The fresh-out-the-box Grand Scenic is too new for any meaningful reliability data to be available, but it is based on the same platform as the Nissan Qashqai, so it shares many of the same mechanicals and electronics. The Qashqai is a reasonably strong performer, so that bodes well for the Scenic. That said, Renault currently sits around the middle of Warranty Direct’s manufacturer rankings, while Nissan occupies a significantly loftier position. The fact that the two marques are built in different countries may have some bearing on how they rate for reliability.
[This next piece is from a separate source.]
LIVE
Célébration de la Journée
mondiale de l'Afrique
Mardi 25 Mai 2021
Renault has a reputation for safety that few other car manufacturers can match. The Scenic comes with a comprehensive suite of kit including six airbags, stability control, active emergency braking with pedestrian detection, emergency brake assist, tyre pressure monitoring and three Isofix child seat mounting points. You also get lane-departure warning, traffic sign recognition, hill-hold assist and automatic headlight beam adjustment. All versions except the basic one have a fatigue sensor to warn you when you need to take a break, and a couple of safety packs are available that allow you to add things like lane-keeping assist, adaptive cruise control and safe distance warning. The Scenic has been crash tested by Euro NCAP, and performed well, earning a full five-star rating overall and an impressive 90% score for adult protection and 80% for child protection.
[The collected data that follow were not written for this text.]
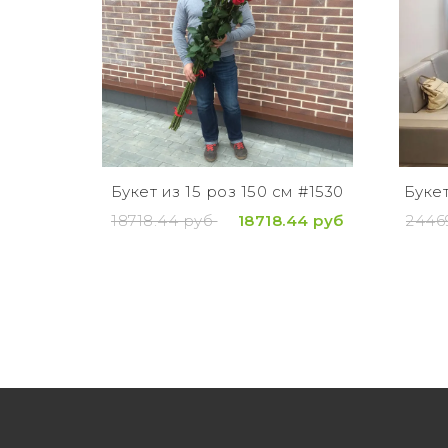
Букет из 15 роз 150 см #1530
Букет
18718.44 руб
18718.44 руб
2446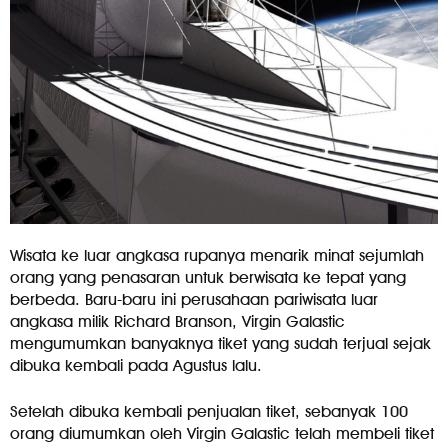
Wisata ke luar angkasa rupanya menarik minat sejumlah
orang yang penasaran untuk berwisata ke tepat yang
berbeda. Baru-baru ini perusahaan pariwisata luar
angkasa milik Richard Branson, Virgin Galastic
mengumumkan banyaknya tiket yang sudah terjual sejak
dibuka kembali pada Agustus lalu.
Setelah dibuka kembali penjualan tiket, sebanyak 100
orang diumumkan oleh Virgin Galastic telah membeli tiket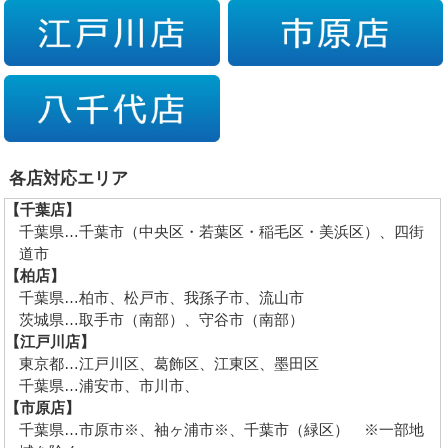
各店対応エリア
【千葉店】
千葉県…千葉市（中央区・若葉区・稲毛区・美浜区）、四街
道市
【柏店】
千葉県…柏市、松戸市、我孫子市、流山市
茨城県…取手市（南部）、守谷市（南部）
【江戸川店】
東京都…江戸川区、葛飾区、江東区、墨田区
千葉県…浦安市、市川市、
【市原店】
千葉県…市原市※、袖ヶ浦市※、千葉市（緑区） ※一部地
Most versions of the Scenic come well equipped. Even the entry-level Expression+ provides dual-zone climate-control, four powered windows, an electronic parking brake, LED running lights, cruise control and a 7.0-inch touch-screen infotainment system that incorporates Bluetooth and a DAB radio. Dynamique Nav (predictably) adds sat-nav, along with front- and rear parking sensors, part-leatherette upholstery, rear seat trays, a sliding centre console, rear reading lights, sun blinds for the rear windows and hands-free entry and start. Dynamique S Nav adds a colour head-up display, reversing camera, fixed panoramic sunroof, Bose sound system and the larger 8.7-inch touch-screen system. The most expensive Signature range-topper has full leather upholstery, massaging front seats and full LED headlights.
Because you want a family MPV that doesn’t look like one. Granted, the Scenic has a few flaws that mean it’s far from perfect, but there’s still plenty to like. It’s affordable to buy and run and offers a smartly designed, family-friendly environment.